Primero, este proceso lo anima la inquebrantable decisión de asegurar la irreversibilidad de la revolución socialista en Cuba y de sus conquistas emblemáticas mediante la aplicación de un máximo de racionalidad en todos los sectores de la economía, rectificando los errores y prácticas que entorpecen ese objetivo, particularmente aquellos que conspiran contra el poder estimulador del salario. Se busca detonar un gran proceso de acumulación de capital que dé sustento material a aquel objetivo crucial, comenzando por la forma más simple de lograrlo, que es el ahorro de recursos de todo tipo en lugar del gasto injustificado que ha existido.
Segundo, es de estratégica importancia avanzar a paso seguro en la elevación de la producción agropecuaria y de la industria a ella asociada, de modo que en el plazo más corto posible –acaso en 10 años– se pueda llegar a producir en la isla el grueso de las verduras, tubérculos y cárnicos que requiere el consumo nacional, así como disminuir sustancialmente la onerosa importación de alimentos que pueden producirse en el país, a la vez que aumentar las exportaciones tradicionales y no tradicionales del sector. En suma, conseguir la soberanía alimentaria sin desconocer que la agricultura requiere de un grado de subsidio estatal, pero éste debe dedicarse a facilitar precios más estimulantes al productor y no a subvencionar deficiencias. En apoyo de esta línea de acción se impulsa la agricultura urbana, surge y toma cuerpo la suburbana, se emplea la tracción animal para ahorrar combustible, continúa la entrega de tierras estatales en usufructo a particulares y cooperativas que ya sobrepasa el millón de hectáreas, se estudian con urgencia formas de simplificar la cadena entre productor y consumidor y se avanza en la descentralización de las decisiones, entre otras medidas, aunque con gran resistencia de la burocracia y de los viejos conceptos.
Tercero, se desprende de la documentación citada el justo equilibrio concedido a los factores objetivos y subjetivos, sin cuya aplicación estratégica no habría sido posible el triunfo de la lucha armada de liberación, la resistencia contra las agresiones sistemáticas de Estados Unidos, las conquistas revolucionarias singulares de Cuba ni su permanente solidaridad con los pueblos del mundo, pero que no ha sido observado con igual precisión en la dirección de la economía. Este concepto está asociado con otro igualmente vivo en la mente de los dirigentes cubanos y es que el socialismo, a diferencia de todas las sociedades anteriores, se construye conscientemente, por lo que no se debe confiar a la espontaneidad del paso del tiempo o a la acción de los mecanismos de mercado, sino a una previsora planificación que no deseche la utilización regulada de aquellos mecanismos como parte de las leyes y regularidades objetivas del desarrollo social. Llegados aquí, expongo mi criterio de que en rigor, en Cuba revolucionaria nunca ha existido un modelo económico delineado a largo plazo pues la hostilidad del imperialismo forzó a constantes y traumáticos virajes tácticos para garantizar la pura supervivencia y no el desarrollo pleno de las fuerzas productivas.
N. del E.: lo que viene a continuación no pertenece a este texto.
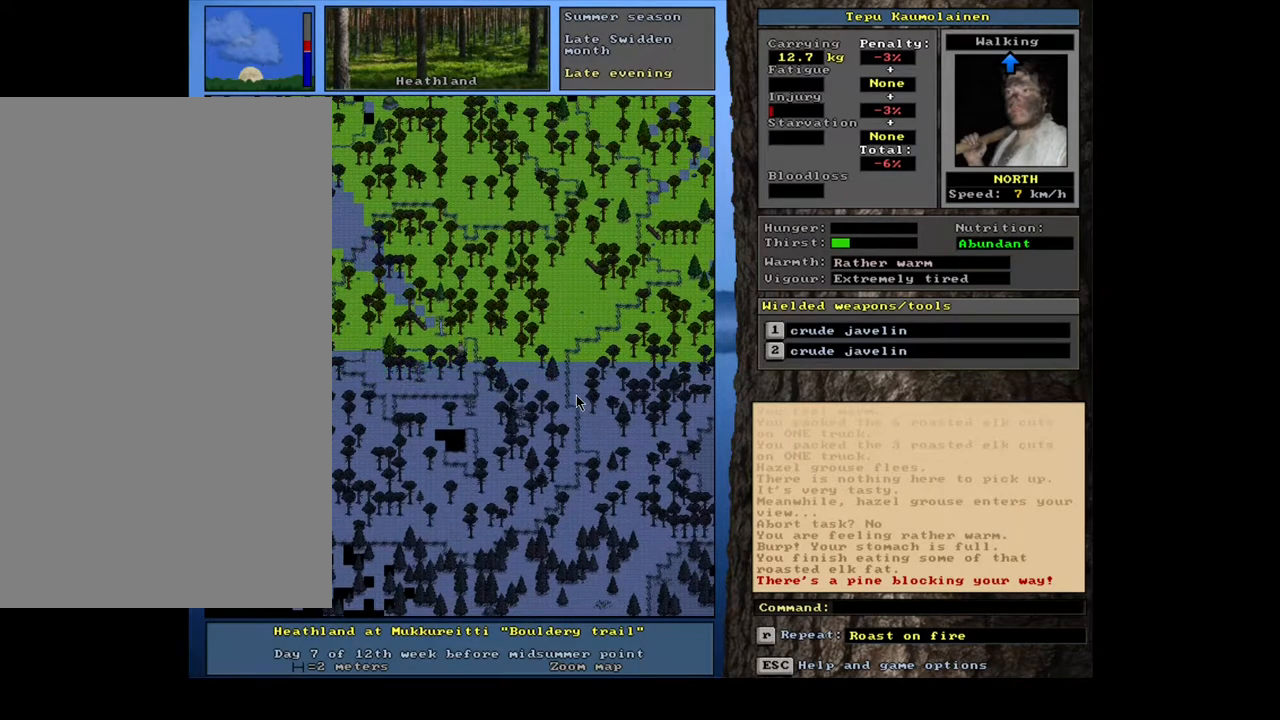
{"keys": [], "mouse": [], "events": [[133, "num7", "up"], [217, "num8", "down"], [267, "num8", "up"], [300, "num7", "down"], [433, "num7", "up"]]}
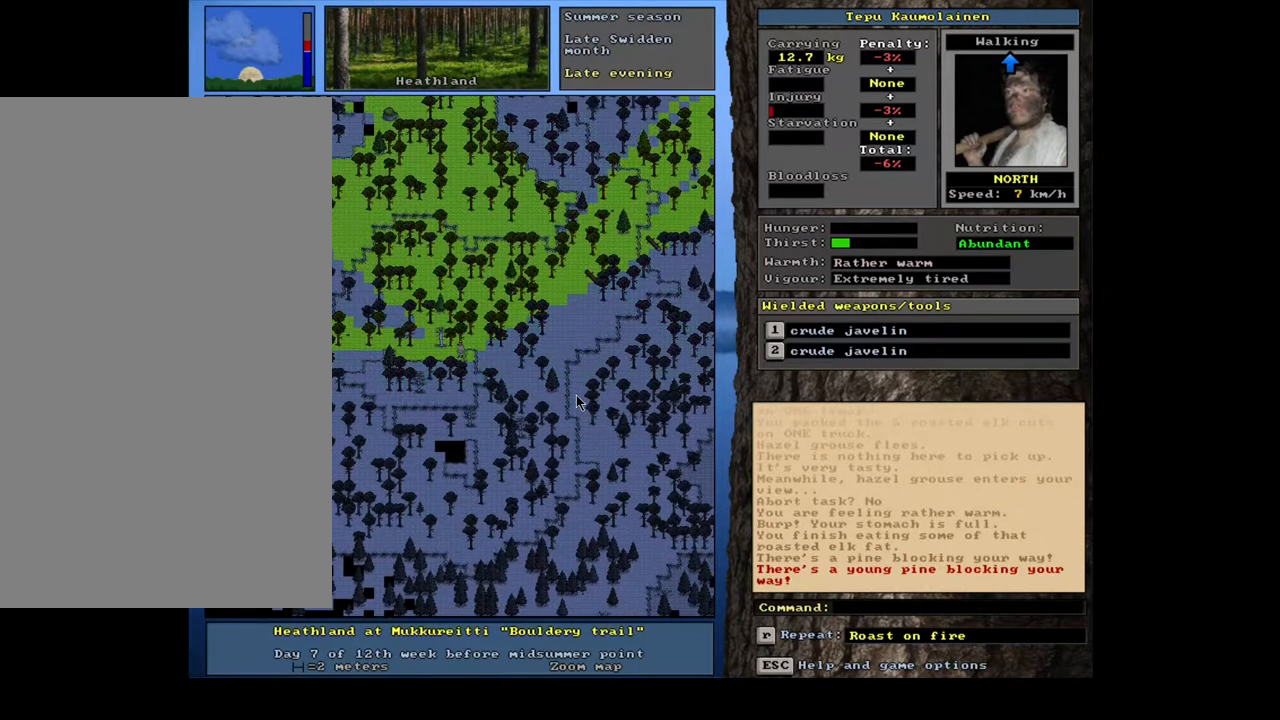
{"keys": ["num4"], "mouse": [], "events": [[167, "num4", "down"], [317, "num4", "up"], [450, "num4", "down"]]}
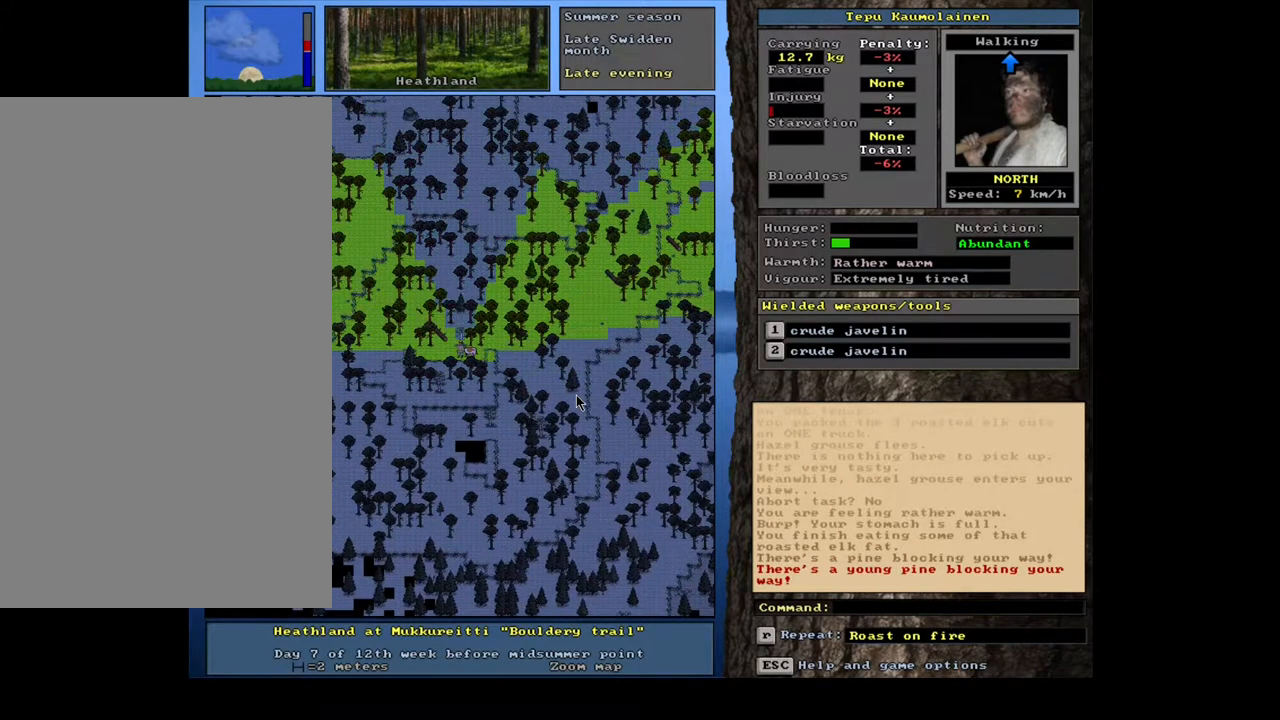
{"keys": [], "mouse": [], "events": [[50, "num4", "up"], [167, "num4", "down"], [217, "num4", "up"], [350, "num7", "down"], [467, "num7", "up"]]}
Lo que permite y exige diseñar ahora un modelo económico a largo plazo es la cantidad y calidad de capital humano formado por la revolución; la complejidad y diversidad alcanzada por la sociedad cubana; el análisis crítico de la propia experiencia y de las causas del derrumbe soviético; la nueva situación de independencia e integración en América Latina y la declinación de la hegemonía de Estados Unidos, pese a que en medio de su crisis conserve el mayor poder militar del planeta, enormes recursos económicos y políticos y no haya cambiado su política hostil hacia Cuba.